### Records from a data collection
┄┄┄┄┄┄┄┄┄┄┄┄┄┄┄┄┄┄┄┄

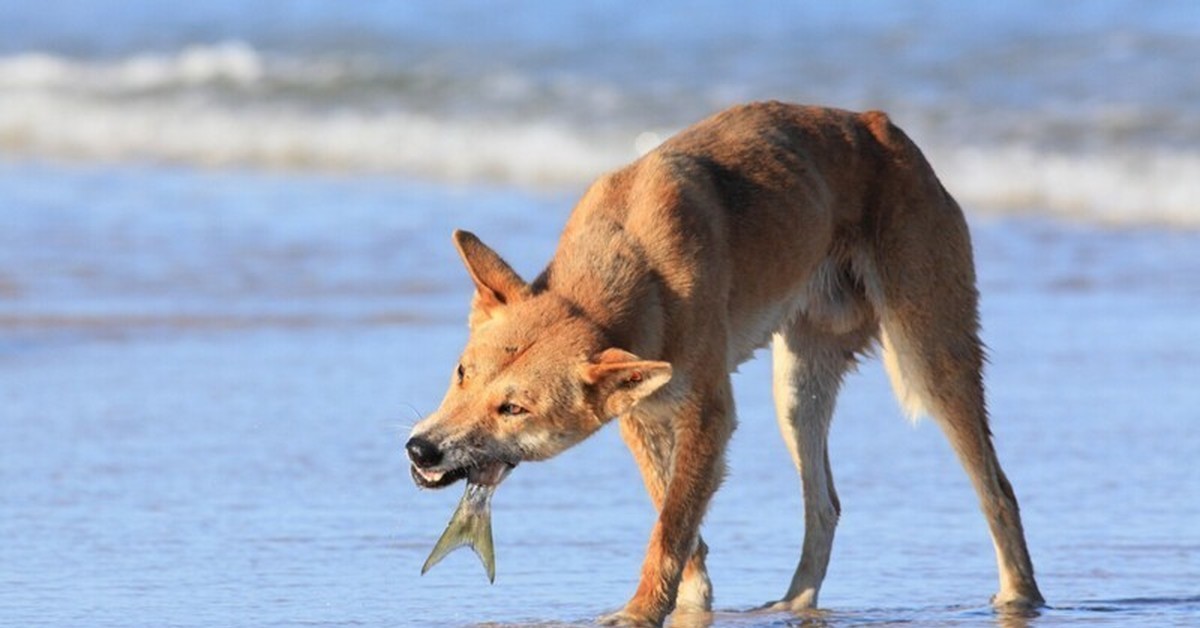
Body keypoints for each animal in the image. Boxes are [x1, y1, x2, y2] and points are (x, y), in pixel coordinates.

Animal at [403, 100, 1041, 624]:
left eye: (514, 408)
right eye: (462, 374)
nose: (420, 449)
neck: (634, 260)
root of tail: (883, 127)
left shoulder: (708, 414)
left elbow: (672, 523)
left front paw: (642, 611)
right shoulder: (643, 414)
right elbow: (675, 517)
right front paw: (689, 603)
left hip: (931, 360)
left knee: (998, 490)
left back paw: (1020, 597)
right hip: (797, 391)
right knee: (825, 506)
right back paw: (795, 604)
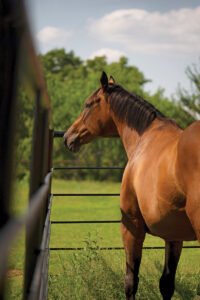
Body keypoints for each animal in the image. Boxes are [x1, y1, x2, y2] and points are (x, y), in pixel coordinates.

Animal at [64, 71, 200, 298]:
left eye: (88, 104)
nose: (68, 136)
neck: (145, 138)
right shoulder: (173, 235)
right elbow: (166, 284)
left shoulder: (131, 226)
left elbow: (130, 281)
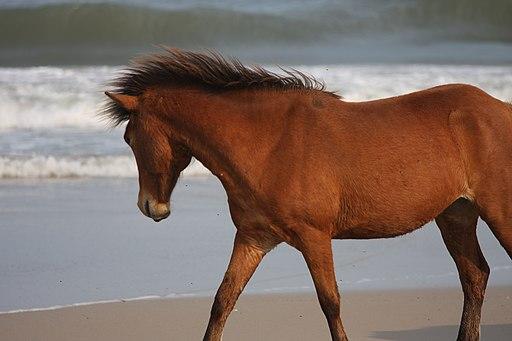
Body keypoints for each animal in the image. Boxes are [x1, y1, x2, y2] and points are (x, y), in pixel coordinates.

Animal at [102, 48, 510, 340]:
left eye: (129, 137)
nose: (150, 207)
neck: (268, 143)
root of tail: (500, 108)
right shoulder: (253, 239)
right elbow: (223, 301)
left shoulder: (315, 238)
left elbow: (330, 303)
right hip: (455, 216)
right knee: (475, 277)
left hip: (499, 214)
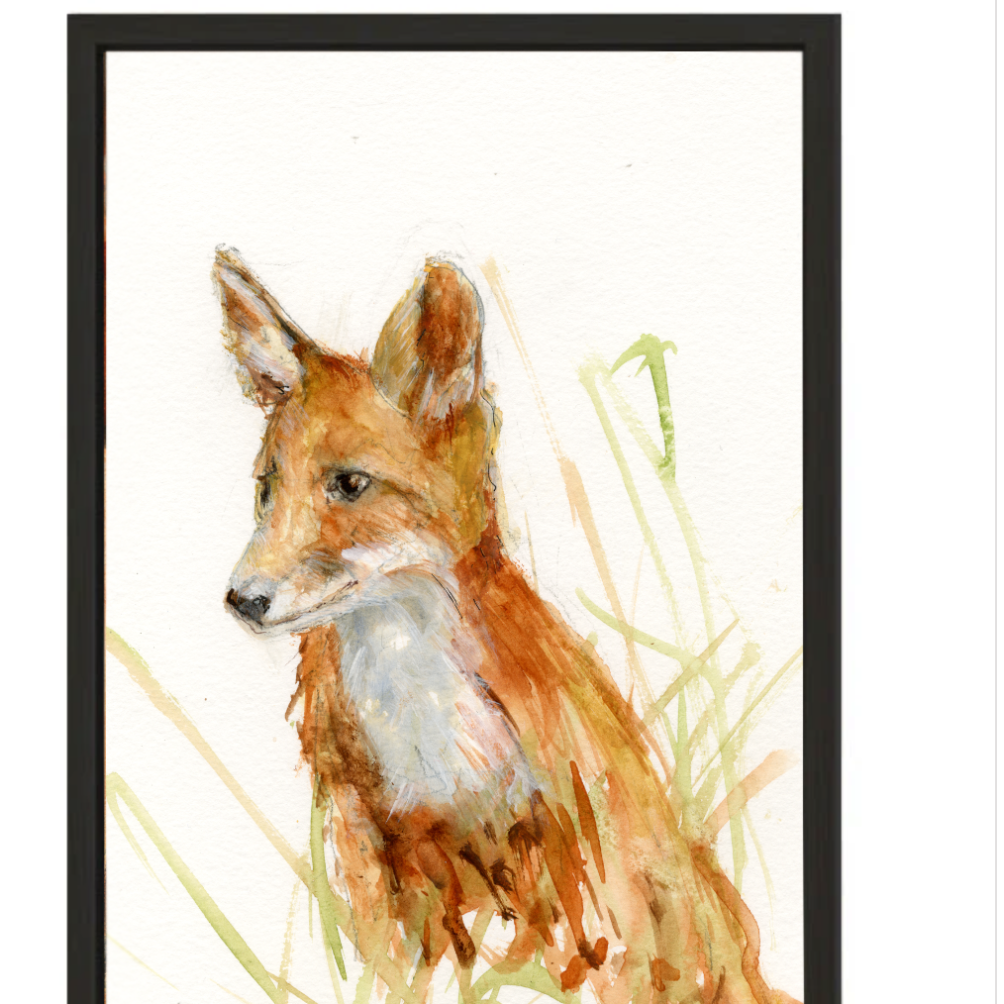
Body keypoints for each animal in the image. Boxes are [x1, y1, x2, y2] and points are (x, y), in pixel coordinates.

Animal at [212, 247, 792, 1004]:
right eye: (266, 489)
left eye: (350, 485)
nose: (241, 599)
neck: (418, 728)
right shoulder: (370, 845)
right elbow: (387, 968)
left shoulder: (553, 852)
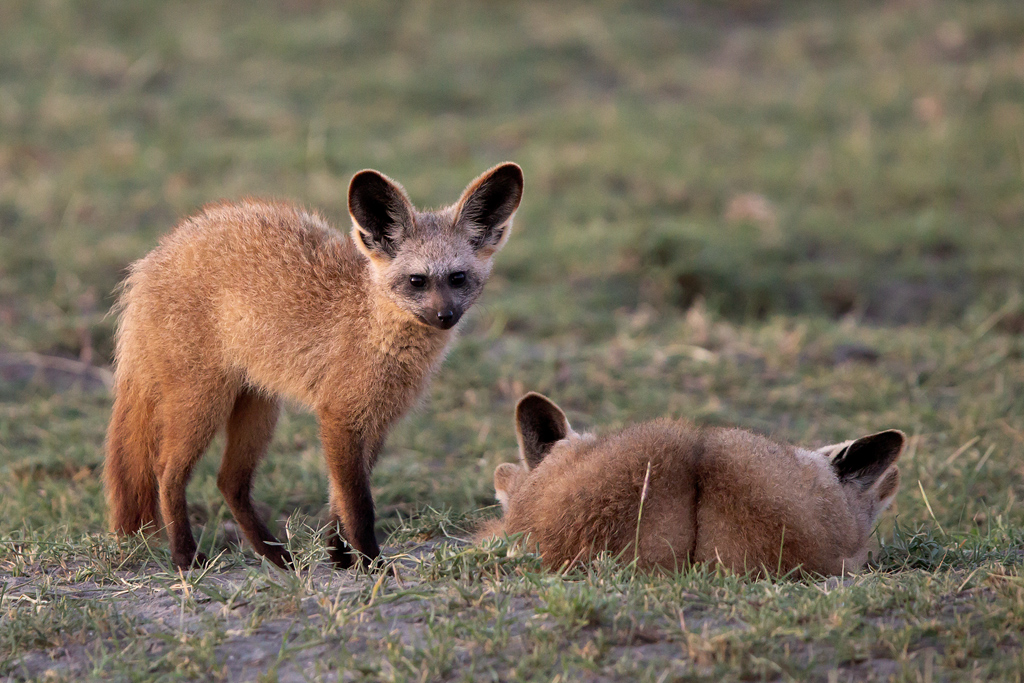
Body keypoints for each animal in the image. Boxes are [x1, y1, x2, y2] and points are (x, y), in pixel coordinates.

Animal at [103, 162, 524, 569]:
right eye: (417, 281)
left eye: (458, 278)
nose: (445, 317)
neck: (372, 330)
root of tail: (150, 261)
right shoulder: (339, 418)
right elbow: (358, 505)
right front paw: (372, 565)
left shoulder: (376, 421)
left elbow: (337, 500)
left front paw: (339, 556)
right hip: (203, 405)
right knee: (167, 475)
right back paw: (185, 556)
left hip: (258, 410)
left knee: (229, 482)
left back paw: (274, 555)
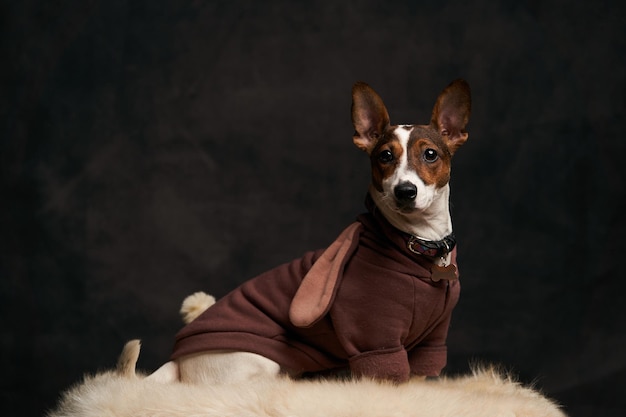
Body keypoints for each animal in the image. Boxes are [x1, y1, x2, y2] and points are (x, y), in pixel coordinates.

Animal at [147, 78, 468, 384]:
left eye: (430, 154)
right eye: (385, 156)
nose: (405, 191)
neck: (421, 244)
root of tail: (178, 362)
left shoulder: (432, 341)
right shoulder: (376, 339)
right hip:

┄┄┄┄┄┄┄┄┄┄┄┄┄┄┄┄┄┄┄┄

### EXERCISE REQUIREMENTS
Your job is to transcribe the entries above exactly; skip the pictures.

### ANSWER TO THE PROBLEM
Body keypoints for each animal in the image. Boxes are [x1, y1, x2, y2] and points are (x, y), in pixel coordinates.

Animal at [403, 100, 1041, 624]:
left eye: (514, 408)
right eye: (462, 374)
nose: (420, 449)
neck: (634, 260)
root of tail: (883, 127)
left shoulder: (708, 414)
left elbow: (672, 523)
left front paw: (642, 611)
right shoulder: (643, 414)
right elbow: (675, 517)
right front paw: (689, 603)
left hip: (931, 360)
left knee: (998, 490)
left back paw: (1020, 597)
right hip: (797, 391)
right knee: (825, 506)
right back paw: (795, 604)
Body keypoints for each animal in the image. Boxes are [x1, y1, x2, y2] and points are (x, y), in pixel coordinates.

Animal at [64, 71, 200, 298]:
left eye: (88, 104)
nose: (68, 136)
neck: (145, 138)
right shoulder: (173, 235)
right elbow: (166, 284)
left shoulder: (131, 226)
left elbow: (130, 281)
Body keypoints for each animal in the image. Boxes are [x1, y1, x2, y2] and points are (x, y), in pixel coordinates.

Animal at [102, 48, 510, 340]:
left eye: (129, 137)
nose: (150, 207)
neck: (268, 143)
root of tail: (500, 108)
right shoulder: (253, 239)
right elbow: (223, 301)
left shoulder: (315, 238)
left elbow: (330, 303)
right hip: (455, 216)
right knee: (475, 277)
left hip: (499, 214)
Body keypoints for each animal in the image. Boxes are [x1, y1, x2, y2] and points are (x, y), in pixel coordinates.

Animal at [212, 247, 792, 1004]:
right eye: (266, 489)
left eye: (350, 485)
nose: (241, 599)
neck: (418, 728)
right shoulder: (370, 845)
right elbow: (387, 968)
left shoulder: (553, 852)
Body keypoints for each animal in the image. Boxes are [x1, y1, x2, y2] and points are (x, y), in pixel coordinates.

Animal at [103, 162, 524, 569]:
right eye: (417, 281)
left eye: (458, 278)
nose: (445, 317)
neck: (372, 330)
root of tail: (150, 261)
right shoulder: (339, 418)
right elbow: (358, 505)
right front paw: (372, 565)
left shoulder: (376, 421)
left elbow: (337, 500)
left front paw: (339, 556)
right hip: (203, 405)
right knee: (167, 475)
right back paw: (185, 556)
left hip: (258, 410)
left knee: (229, 482)
left back paw: (274, 555)
Body keypoints for each animal in the image. Boxes are [x1, y1, x2, y2] and points are (x, y), in pixel coordinates.

Animal at [147, 78, 468, 384]:
left eye: (430, 154)
right eye: (385, 156)
nose: (405, 191)
neck: (421, 244)
root of tail: (178, 362)
left shoulder: (432, 341)
right shoulder: (376, 339)
right hip:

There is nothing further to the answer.